Since many of these counties are already planning to use this sequestration strategy to meet its own emission reduction goals, these reductions will be real, additional, and verifiable, meeting the gold standard for use as credits by other jurisdictions. The county has a strong incentive to ensure that these reductions are of sufficient quality to meet its own targets, which should make these attractive to other jurisdictions, unlike other credits offered in the marketplace.

A county would establish a Carbon Mitigation Bank using a similar framework to habitat conservation mitigation banks.[1] The county would establish the parameters that achieve the requisite carbon sequestration and then collect in-lieu fees to cover the costs of the bank’s expenses. By expanding the number of jurisdictions contributing and receiving coverage, overall carbon emissions can be reduced more cost-effectively.
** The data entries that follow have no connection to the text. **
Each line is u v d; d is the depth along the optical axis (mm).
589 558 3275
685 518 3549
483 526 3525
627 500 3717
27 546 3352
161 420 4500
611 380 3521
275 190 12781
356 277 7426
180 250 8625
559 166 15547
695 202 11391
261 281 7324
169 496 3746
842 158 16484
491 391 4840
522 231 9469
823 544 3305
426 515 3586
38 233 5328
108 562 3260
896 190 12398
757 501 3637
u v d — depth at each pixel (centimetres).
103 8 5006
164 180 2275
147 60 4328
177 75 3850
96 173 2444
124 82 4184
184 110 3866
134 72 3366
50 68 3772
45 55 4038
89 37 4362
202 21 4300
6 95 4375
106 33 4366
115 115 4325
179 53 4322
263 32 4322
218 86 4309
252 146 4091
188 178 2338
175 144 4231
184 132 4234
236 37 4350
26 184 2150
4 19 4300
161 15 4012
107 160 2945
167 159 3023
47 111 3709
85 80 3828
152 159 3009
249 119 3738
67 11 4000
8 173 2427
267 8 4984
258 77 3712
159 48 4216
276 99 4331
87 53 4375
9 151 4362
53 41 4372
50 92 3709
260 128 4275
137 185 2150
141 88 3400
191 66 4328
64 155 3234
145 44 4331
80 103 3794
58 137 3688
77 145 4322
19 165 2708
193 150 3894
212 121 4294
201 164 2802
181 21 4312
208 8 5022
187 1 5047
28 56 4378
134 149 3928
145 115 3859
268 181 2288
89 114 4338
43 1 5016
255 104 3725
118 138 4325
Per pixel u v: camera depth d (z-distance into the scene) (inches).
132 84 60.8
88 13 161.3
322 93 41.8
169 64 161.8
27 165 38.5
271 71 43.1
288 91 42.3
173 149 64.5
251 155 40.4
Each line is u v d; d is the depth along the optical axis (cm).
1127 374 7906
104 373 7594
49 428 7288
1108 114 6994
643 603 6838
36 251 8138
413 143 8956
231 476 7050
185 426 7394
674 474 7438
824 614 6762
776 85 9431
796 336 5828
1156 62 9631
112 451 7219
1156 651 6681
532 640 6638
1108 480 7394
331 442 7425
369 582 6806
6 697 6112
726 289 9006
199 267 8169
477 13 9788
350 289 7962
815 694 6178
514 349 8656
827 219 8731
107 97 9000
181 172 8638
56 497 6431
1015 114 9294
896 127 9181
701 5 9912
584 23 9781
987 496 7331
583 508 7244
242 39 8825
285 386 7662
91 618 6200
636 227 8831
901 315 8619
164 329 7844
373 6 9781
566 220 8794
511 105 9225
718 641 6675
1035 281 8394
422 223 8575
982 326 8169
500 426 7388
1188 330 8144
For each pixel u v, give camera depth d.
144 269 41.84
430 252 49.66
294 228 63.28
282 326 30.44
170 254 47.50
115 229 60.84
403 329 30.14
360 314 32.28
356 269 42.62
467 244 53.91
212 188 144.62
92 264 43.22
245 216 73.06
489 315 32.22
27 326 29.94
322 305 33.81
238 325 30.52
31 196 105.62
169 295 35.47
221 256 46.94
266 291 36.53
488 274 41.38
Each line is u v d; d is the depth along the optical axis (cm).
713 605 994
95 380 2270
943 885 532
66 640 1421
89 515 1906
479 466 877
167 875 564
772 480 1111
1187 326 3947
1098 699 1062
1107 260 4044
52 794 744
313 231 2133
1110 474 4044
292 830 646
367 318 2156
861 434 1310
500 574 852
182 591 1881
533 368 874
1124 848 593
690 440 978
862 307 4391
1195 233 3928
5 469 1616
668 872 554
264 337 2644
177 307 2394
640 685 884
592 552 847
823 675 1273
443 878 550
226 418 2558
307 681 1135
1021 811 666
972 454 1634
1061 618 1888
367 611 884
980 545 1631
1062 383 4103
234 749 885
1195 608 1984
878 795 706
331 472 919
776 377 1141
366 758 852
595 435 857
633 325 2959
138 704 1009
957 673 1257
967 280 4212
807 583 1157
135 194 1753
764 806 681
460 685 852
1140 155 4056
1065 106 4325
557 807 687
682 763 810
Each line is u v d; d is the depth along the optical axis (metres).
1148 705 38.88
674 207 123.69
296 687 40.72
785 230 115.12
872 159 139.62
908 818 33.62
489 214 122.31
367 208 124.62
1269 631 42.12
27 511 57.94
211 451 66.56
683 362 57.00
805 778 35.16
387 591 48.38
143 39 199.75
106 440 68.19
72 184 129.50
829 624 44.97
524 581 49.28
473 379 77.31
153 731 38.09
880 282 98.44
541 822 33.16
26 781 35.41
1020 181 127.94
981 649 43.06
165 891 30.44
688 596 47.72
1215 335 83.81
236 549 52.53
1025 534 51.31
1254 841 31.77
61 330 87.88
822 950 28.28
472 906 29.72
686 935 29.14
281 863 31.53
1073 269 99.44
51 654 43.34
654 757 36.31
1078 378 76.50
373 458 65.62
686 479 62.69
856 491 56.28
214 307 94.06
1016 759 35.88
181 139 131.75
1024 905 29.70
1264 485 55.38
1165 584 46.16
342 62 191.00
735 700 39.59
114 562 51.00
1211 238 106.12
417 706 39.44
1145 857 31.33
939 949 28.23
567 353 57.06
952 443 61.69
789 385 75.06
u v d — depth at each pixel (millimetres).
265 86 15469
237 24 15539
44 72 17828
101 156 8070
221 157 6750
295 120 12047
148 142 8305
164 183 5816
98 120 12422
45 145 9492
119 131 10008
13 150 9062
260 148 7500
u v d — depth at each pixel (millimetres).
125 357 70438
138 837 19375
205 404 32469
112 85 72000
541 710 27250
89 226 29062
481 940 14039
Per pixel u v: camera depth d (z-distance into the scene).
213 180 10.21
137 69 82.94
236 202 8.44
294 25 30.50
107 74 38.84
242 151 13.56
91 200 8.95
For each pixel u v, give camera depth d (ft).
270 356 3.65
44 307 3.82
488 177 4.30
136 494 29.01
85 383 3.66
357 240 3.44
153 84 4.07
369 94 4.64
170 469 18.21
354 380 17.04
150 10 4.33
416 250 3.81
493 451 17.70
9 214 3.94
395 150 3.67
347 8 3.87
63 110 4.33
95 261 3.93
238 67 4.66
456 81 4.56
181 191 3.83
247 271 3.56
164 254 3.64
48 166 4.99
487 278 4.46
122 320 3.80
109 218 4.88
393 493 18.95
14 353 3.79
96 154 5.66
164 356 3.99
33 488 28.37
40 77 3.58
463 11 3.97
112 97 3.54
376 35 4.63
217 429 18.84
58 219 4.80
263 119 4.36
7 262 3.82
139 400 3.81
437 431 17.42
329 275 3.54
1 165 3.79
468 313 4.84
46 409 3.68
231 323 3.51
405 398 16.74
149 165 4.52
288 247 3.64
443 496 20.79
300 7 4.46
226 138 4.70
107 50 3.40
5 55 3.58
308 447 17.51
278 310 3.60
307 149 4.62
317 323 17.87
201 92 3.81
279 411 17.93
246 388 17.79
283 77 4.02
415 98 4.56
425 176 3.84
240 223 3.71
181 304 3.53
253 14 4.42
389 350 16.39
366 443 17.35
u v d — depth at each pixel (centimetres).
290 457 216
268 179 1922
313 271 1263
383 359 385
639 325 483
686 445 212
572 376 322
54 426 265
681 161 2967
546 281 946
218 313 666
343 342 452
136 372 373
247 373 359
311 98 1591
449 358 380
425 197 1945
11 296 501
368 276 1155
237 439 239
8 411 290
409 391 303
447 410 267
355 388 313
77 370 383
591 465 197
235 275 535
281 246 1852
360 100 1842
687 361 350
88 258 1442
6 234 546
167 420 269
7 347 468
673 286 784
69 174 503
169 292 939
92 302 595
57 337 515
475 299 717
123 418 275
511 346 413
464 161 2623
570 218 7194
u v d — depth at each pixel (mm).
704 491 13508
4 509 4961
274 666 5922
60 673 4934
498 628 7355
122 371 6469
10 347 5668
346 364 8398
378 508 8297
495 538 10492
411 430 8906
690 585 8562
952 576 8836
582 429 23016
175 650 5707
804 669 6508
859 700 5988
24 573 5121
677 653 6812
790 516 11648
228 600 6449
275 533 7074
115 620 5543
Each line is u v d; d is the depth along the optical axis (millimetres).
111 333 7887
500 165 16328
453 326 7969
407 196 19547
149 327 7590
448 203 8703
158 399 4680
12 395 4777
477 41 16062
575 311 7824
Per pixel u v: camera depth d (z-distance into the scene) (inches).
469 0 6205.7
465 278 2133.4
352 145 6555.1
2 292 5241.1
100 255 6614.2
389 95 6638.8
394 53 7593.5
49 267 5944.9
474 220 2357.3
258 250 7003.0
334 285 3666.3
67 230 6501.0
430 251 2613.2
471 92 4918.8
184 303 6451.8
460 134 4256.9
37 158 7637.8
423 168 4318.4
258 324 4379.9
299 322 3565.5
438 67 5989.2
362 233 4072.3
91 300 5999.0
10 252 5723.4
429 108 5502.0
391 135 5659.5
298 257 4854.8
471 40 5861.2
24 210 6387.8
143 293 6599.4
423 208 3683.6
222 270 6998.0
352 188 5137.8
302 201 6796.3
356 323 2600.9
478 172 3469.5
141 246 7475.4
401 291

Sequestration from working lands can be achieved at a lower cost than most alternatives. For this reason, a county can use its surplus to finance much of its share of the sequestration program by offering it to cities in the county at a margin above the implementation cost sufficient to cover the county’s share of the costs as well. For example, it may cost $50 per CO2e ton sequestered, and the County may use only half of the potential sequestration to meet its own target. The County could then offer its surplus credits to the other jurisdictions at $100 per ton, which is likely less than the cost of additional reductions elsewhere, to cover the full program costs.

M.Cubed proposed this financing mechanism for both Yolo and Sonoma in their climate action plans. Both counties could potentially sequesters hundreds of thousands of tons annually, implying this could be a major revenue source for meeting broader targets.